Javier Peña, murcia, 1966. Con voz firme, pero de trazos cercanos, te inyecta una dosis de adrenalina al describir esa mística armonía que supone volar a través del agua, el viento, la arena... haciendo posible lo imposible.

Entre alquitrán y ladrillo logramos respirar mar a base de detalles acuáticos, encajados de forma natural, a nuestro paso. Su pasión por el ‘kitesurf’ no es fortuita, su estudio es fiel "a una arquitectura que aúna lo sostenible, lo tecnológico, intenta ser dinámica, elástica, flexible…".

Precisamente, el ‘kitesurf’ mezcla esas sensaciones: controlar el viento con las manos, deslizarte sobre el agua, ser maleable, reconciliándote con nuestros ancestros, tierra y agua. Un estilo de vida que exige entusiasmo, por ese confluir de elementos: "Creo que lo bonito de hacer arquitectura es la inestabilidad, pueden suceder cosas inéditas", similar a estar a merced del mar. Una vida practicando todo tipo de deportes -paracaidismo, escalada…-, hasta que en el año 2000, "al volver de Alemania y recalar en Gerona, supe que ese era mi deporte. Un híbrido entre varias especialidades".

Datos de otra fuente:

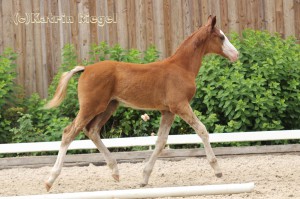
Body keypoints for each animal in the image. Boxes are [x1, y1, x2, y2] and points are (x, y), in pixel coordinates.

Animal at [44, 15, 238, 191]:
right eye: (221, 37)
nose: (236, 54)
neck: (181, 68)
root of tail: (86, 68)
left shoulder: (168, 111)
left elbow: (161, 141)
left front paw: (144, 178)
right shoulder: (180, 106)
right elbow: (202, 130)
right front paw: (217, 170)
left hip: (108, 106)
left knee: (92, 131)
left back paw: (115, 172)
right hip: (90, 107)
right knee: (69, 132)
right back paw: (50, 180)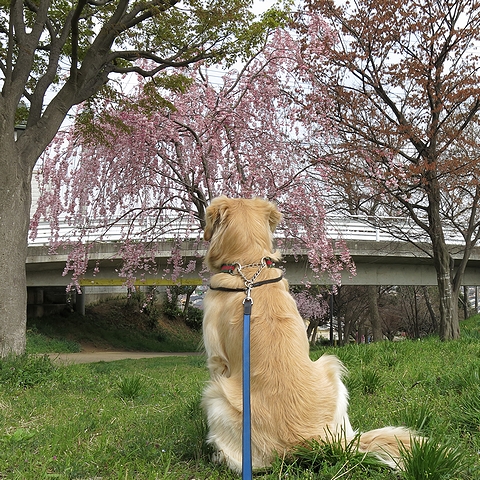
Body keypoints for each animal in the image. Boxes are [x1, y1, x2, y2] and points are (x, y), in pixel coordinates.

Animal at [201, 196, 414, 472]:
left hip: (216, 396)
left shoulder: (217, 360)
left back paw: (218, 456)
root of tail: (308, 442)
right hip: (332, 372)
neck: (248, 265)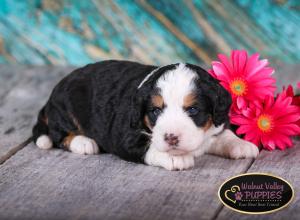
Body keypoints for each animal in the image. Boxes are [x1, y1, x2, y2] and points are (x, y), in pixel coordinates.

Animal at [32, 61, 258, 171]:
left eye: (193, 110)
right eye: (155, 111)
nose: (171, 138)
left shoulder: (216, 123)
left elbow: (222, 134)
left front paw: (241, 145)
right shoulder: (125, 136)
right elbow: (150, 147)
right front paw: (174, 157)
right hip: (66, 106)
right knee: (58, 134)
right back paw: (83, 142)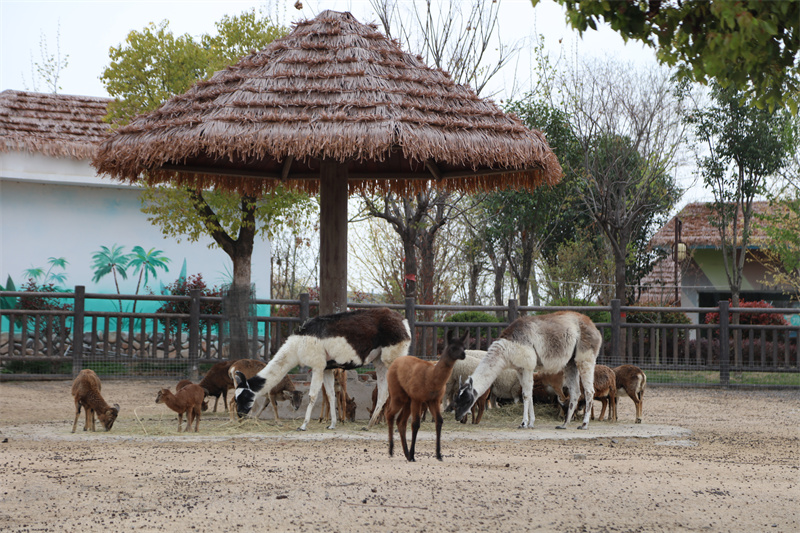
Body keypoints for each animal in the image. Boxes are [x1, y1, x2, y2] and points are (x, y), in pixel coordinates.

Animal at [388, 330, 468, 460]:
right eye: (453, 347)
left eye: (464, 347)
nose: (463, 355)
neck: (431, 377)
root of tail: (395, 361)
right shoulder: (418, 398)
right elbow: (415, 424)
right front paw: (413, 455)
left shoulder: (433, 400)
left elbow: (439, 421)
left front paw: (439, 455)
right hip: (397, 394)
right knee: (390, 415)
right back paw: (391, 451)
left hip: (407, 399)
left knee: (400, 422)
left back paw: (405, 453)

Extendiendo sobre la mesa sus curtidas manos, lo define como una afición complementaria, "me equilibra como persona y como creador. Me fascina esa doble dimensión de trabajar al unísono cuerpo y mente", como un acróbata del aire, girando, volando, "una especie de exoesqueleto entre fuerza y velocidad, muy eléctrico".

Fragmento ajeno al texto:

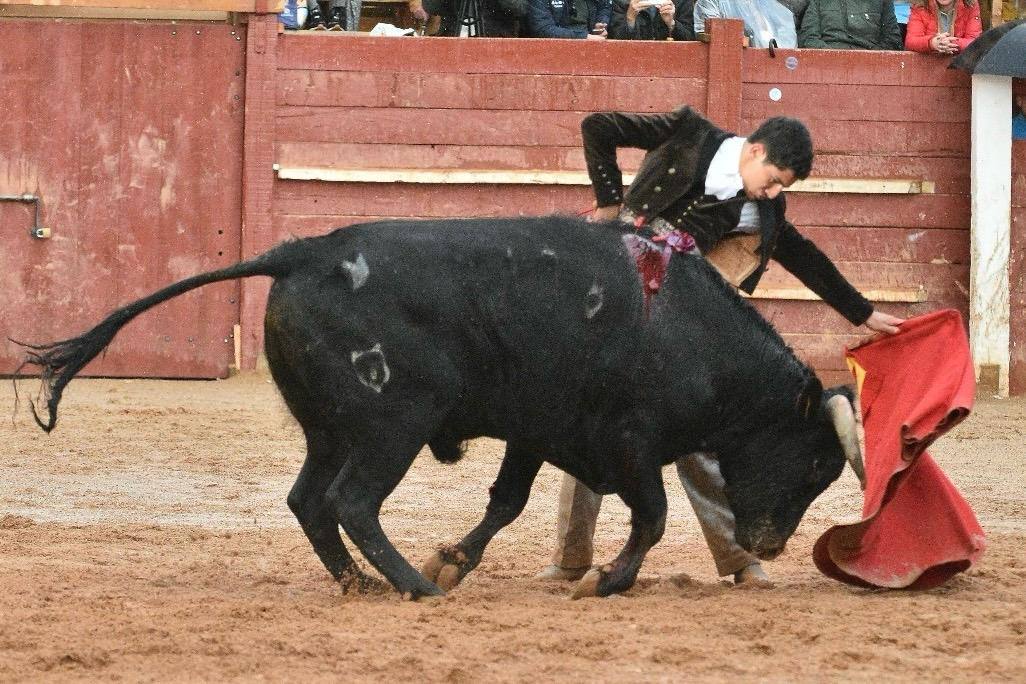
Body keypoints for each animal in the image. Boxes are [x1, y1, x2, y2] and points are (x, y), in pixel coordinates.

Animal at [20, 215, 849, 598]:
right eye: (815, 461)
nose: (772, 544)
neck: (679, 321)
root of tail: (303, 250)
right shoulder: (631, 441)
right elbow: (652, 515)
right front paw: (603, 580)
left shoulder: (536, 430)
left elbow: (508, 502)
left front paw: (453, 559)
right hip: (395, 424)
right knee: (351, 502)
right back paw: (407, 587)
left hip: (331, 428)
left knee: (309, 500)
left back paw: (360, 582)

Siempre cargando con el equipo, mantiene una especie de agenda eólica: "Procuro combinar desplazamientos que me permitan acercarme al mar». Lo siente «como si recibiera una inyección de vacaciones, de optimismo". Esta tabla -hasta 8 han pasado ya por su vida- de 1,39 x 40 es polivalente, "50/50, permite agarrarte a la ola y maniobrar".

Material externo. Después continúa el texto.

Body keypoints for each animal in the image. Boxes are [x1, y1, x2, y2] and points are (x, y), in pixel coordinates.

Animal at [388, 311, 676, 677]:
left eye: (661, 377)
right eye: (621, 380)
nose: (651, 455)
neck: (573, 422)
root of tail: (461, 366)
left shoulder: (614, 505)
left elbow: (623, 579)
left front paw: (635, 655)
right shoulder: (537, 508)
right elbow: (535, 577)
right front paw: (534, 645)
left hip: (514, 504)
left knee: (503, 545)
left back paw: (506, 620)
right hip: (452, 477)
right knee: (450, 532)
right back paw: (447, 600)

Regalo de la familia. La anterior quedó destrozada en esa especie de placer y enfrentamiento a un nuevo reto que supone adentrarse al líquido elemento. Le gusta navegar solo, en silencio, sólo roto por los ecos de la naturaleza, "alrededor de hora y media". Y, como un curso rápido de geografía costera, -como estos maniquíes con el Mar Menor tatuado, sacados de una reciente exposición- señala La Llana como mejor espacio, "en pleno temporal, con levante, lluvioso, cielo encapotado, hasta el límite", o todo un paraje natural como Calblanque, "el atardecer, el momento en que baja el sol". No olvida las Canarias y describe con pasión la noche, "como si volaras en el espacio, sales despedido, como una descarga eléctrica, te sientes inmaterial".